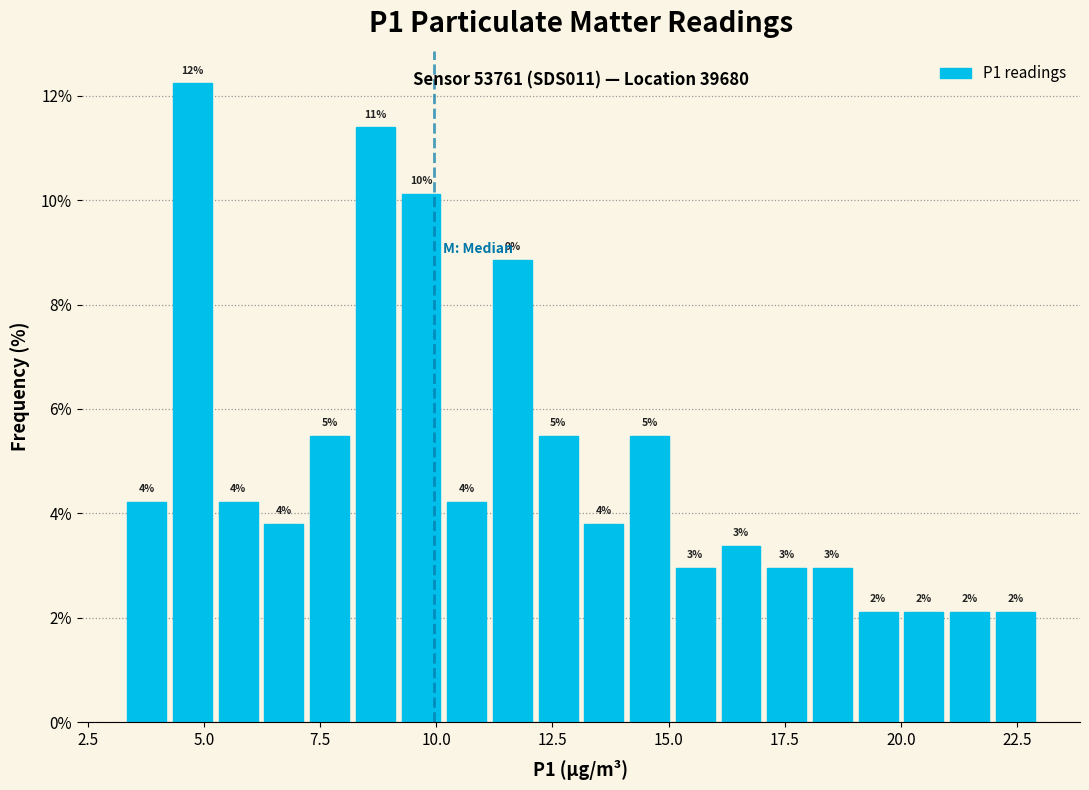

Read against the x-axis, roughly where is the centre of the tallest bar?

5.0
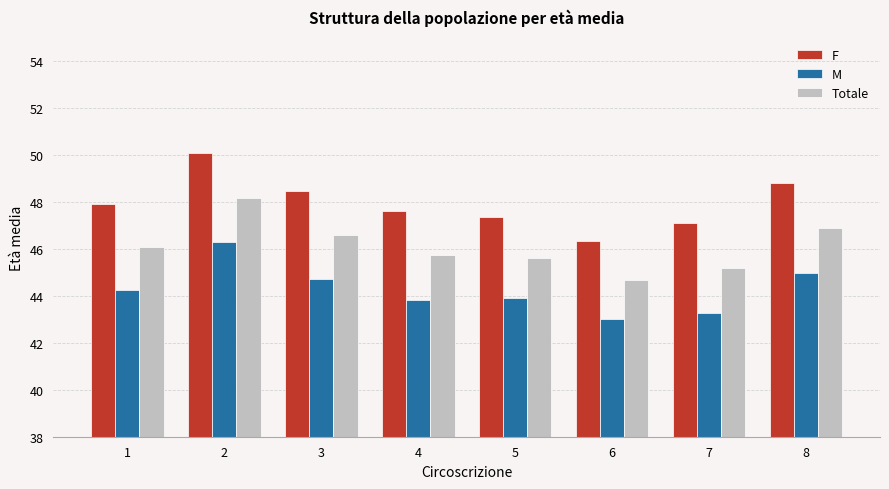

At how many categories does at least one series exceed 49?

1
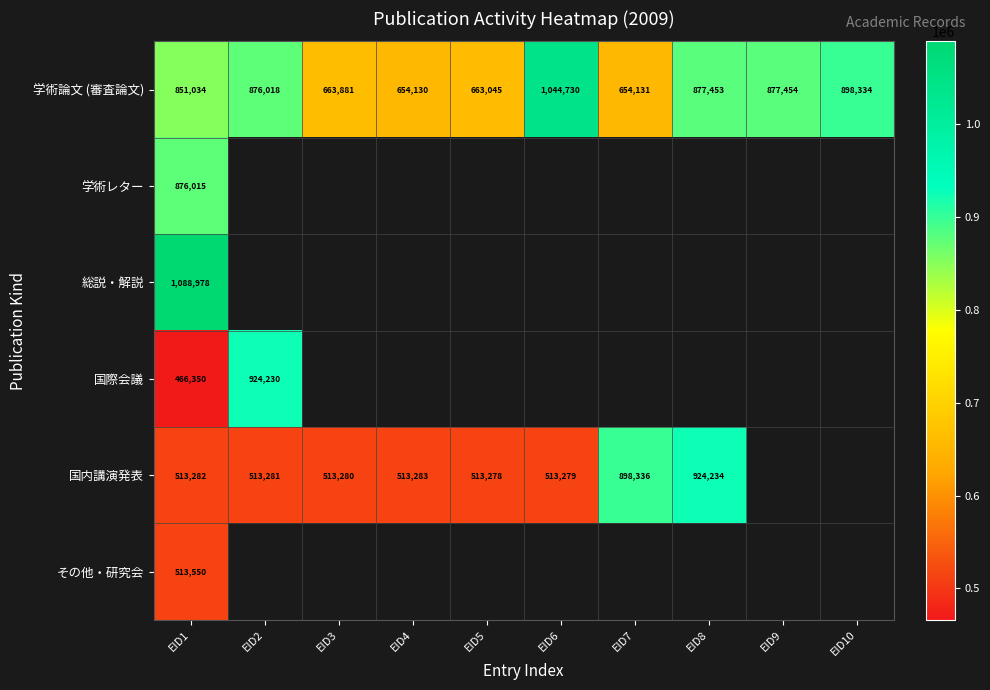

How many series are shown in this chart?

6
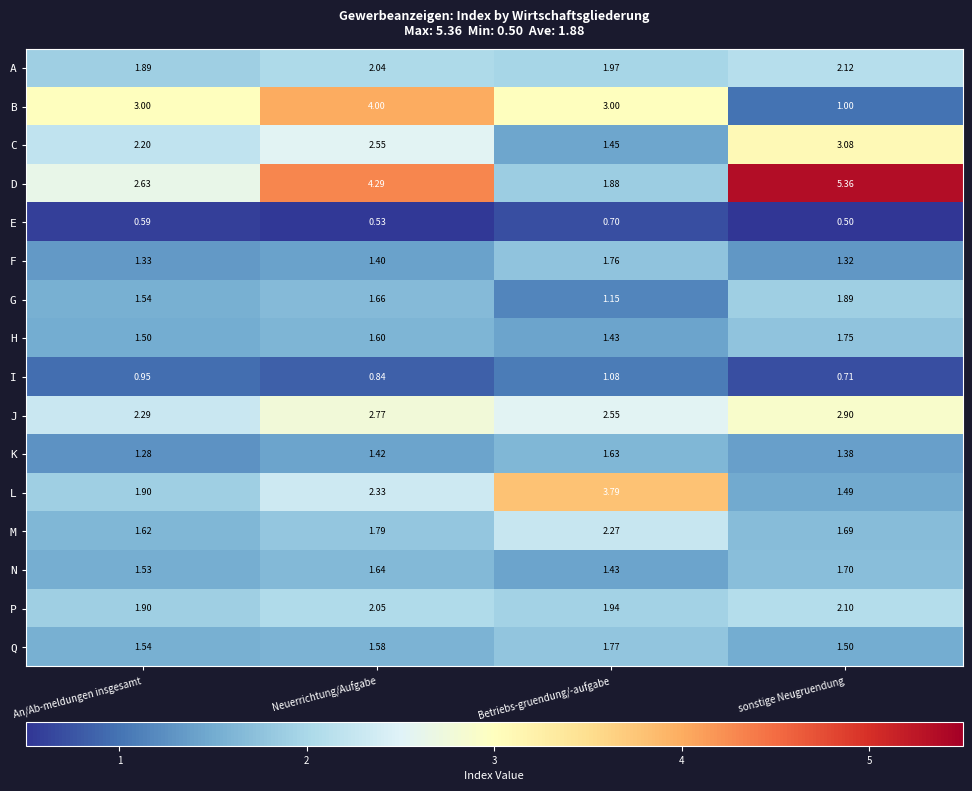

Rank the series at Neuerrichtung/Aufgabe from highest to lowest value.

D, B, J, C, L, P, A, M, G, N, H, Q, K, F, I, E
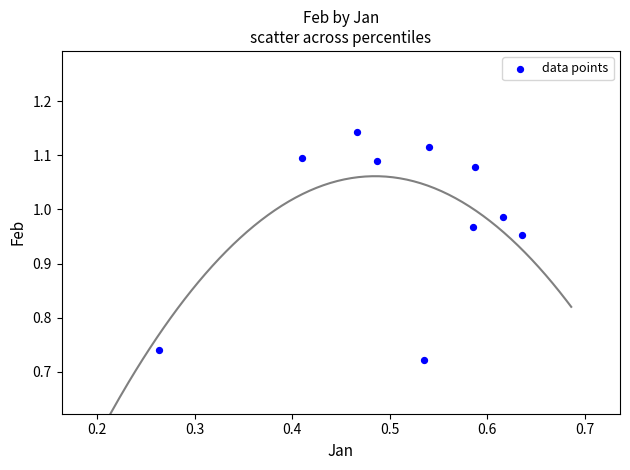

What is the average X value?

0.5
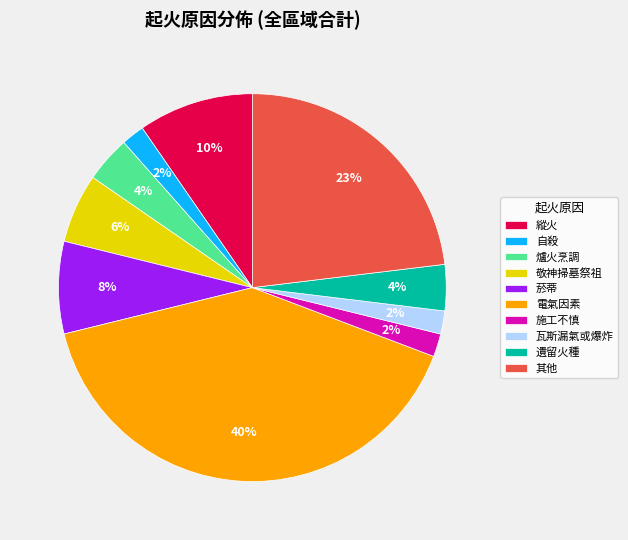

True or false: 敬神掃墓祭祖 accounts for 19% of the total.

False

* * * * * * * * *

- [Your assignment]: Copy out the items word for word, starting at the beginning and ending with the line that contains "Q, K, F, I, E". Leave the pictures out of your copy.

- [Task response]:
Read against the x-axis, roughly where is the centre of the tallest bar?

5.0

At how many categories does at least one series exceed 49?

1

How many series are shown in this chart?

6

Rank the series at Neuerrichtung/Aufgabe from highest to lowest value.

D, B, J, C, L, P, A, M, G, N, H, Q, K, F, I, E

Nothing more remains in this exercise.